**Stated exercise**: From the line with "state / province: Arizona" up to and including the line with "genus: Ruellia", write out the records again, substituting "location" for "locality" and changing nothing else.
— Start Supplied data —
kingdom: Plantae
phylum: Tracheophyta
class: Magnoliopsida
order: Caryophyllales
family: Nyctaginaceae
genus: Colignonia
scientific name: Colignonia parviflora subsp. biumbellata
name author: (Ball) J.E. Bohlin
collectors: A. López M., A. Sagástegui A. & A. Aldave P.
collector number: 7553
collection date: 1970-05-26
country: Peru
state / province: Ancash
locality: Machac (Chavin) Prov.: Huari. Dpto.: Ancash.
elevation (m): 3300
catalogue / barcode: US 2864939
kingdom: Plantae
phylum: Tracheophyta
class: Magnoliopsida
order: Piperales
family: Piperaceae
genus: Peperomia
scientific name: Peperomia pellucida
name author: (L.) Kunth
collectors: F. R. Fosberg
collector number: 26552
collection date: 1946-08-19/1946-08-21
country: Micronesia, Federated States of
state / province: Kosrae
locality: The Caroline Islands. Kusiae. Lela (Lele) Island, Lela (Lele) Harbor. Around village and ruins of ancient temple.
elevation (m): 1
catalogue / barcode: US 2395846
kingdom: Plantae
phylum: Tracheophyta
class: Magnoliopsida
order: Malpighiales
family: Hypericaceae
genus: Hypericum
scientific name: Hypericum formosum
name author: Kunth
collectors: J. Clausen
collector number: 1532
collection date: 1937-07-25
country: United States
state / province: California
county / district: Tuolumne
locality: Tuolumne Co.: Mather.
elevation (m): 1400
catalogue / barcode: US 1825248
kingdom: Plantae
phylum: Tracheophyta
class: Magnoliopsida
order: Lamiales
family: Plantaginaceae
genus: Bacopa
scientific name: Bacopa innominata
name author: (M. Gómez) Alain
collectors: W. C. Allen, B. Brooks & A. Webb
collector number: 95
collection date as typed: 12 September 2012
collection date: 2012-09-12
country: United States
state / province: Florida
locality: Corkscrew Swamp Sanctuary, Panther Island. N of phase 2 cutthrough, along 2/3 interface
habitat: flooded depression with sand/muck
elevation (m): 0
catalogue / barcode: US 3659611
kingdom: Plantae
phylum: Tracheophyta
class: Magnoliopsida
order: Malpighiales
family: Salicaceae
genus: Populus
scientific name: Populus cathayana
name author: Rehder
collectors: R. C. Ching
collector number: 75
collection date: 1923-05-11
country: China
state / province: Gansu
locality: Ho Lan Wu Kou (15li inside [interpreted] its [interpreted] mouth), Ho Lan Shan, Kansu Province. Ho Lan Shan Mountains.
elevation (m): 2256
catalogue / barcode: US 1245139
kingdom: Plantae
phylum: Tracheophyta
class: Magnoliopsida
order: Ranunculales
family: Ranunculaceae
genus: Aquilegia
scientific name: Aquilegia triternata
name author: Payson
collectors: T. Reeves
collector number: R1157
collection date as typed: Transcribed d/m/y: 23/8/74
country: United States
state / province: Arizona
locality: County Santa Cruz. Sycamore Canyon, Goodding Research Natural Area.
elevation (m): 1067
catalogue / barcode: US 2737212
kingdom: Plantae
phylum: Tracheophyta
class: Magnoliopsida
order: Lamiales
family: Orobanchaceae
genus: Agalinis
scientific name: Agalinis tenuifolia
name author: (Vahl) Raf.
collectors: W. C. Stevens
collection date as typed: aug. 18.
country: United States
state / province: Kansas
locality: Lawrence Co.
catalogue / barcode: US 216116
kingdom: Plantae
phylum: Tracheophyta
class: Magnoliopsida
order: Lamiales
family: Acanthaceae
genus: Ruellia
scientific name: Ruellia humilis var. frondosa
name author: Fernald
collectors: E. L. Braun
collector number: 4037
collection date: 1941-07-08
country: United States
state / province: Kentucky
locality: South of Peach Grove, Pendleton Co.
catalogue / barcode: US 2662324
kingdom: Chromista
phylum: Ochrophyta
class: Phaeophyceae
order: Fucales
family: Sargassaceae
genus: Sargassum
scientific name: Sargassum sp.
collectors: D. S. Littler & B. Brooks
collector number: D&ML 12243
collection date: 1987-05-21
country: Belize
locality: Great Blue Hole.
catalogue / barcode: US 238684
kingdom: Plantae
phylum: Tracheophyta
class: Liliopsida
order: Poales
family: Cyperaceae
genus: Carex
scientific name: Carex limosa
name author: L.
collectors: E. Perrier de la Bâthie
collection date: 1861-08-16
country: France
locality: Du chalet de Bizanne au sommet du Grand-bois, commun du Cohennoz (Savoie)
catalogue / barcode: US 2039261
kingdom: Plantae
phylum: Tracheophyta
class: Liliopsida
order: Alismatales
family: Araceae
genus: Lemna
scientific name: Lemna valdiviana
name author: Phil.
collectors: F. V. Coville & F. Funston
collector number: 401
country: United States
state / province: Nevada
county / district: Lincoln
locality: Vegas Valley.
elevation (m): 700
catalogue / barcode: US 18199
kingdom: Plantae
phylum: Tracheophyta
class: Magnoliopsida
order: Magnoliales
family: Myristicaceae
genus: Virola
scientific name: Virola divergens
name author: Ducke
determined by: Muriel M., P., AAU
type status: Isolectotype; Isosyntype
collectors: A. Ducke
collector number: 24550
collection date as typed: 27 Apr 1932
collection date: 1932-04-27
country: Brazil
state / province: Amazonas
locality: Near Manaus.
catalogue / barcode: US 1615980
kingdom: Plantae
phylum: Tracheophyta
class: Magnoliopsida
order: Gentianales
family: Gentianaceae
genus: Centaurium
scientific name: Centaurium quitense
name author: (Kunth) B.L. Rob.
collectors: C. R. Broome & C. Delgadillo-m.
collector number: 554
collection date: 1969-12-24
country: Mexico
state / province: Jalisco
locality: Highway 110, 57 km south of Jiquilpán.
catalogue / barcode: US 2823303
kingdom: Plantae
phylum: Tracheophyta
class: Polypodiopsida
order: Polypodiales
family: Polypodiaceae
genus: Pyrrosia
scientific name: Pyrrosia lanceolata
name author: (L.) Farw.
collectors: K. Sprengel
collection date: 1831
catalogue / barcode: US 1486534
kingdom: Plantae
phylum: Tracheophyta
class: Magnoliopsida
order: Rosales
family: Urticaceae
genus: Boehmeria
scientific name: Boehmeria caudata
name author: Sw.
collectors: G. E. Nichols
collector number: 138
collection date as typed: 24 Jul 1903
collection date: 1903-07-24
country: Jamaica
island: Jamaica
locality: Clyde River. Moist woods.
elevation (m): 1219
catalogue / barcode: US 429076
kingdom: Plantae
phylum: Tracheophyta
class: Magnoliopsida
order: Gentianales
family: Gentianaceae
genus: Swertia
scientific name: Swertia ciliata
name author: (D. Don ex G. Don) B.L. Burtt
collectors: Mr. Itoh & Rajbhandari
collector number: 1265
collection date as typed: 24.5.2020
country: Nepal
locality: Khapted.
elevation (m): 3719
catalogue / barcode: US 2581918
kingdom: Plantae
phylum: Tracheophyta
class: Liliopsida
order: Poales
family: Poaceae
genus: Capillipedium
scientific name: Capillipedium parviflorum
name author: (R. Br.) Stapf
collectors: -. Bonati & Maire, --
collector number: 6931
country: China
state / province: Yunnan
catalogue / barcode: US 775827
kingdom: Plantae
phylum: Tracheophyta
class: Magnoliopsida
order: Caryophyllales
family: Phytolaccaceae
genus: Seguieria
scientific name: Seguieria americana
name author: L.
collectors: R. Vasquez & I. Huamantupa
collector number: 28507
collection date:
— End Supplied data —
**Response for this exercise**:
state / province: Arizona
location: County Santa Cruz. Sycamore Canyon, Goodding Research Natural Area.
elevation (m): 1067
catalogue / barcode: US 2737212
kingdom: Plantae
phylum: Tracheophyta
class: Magnoliopsida
order: Lamiales
family: Orobanchaceae
genus: Agalinis
scientific name: Agalinis tenuifolia
name author: (Vahl) Raf.
collectors: W. C. Stevens
collection date as typed: aug. 18.
country: United States
state / province: Kansas
location: Lawrence Co.
catalogue / barcode: US 216116
kingdom: Plantae
phylum: Tracheophyta
class: Magnoliopsida
order: Lamiales
family: Acanthaceae
genus: Ruellia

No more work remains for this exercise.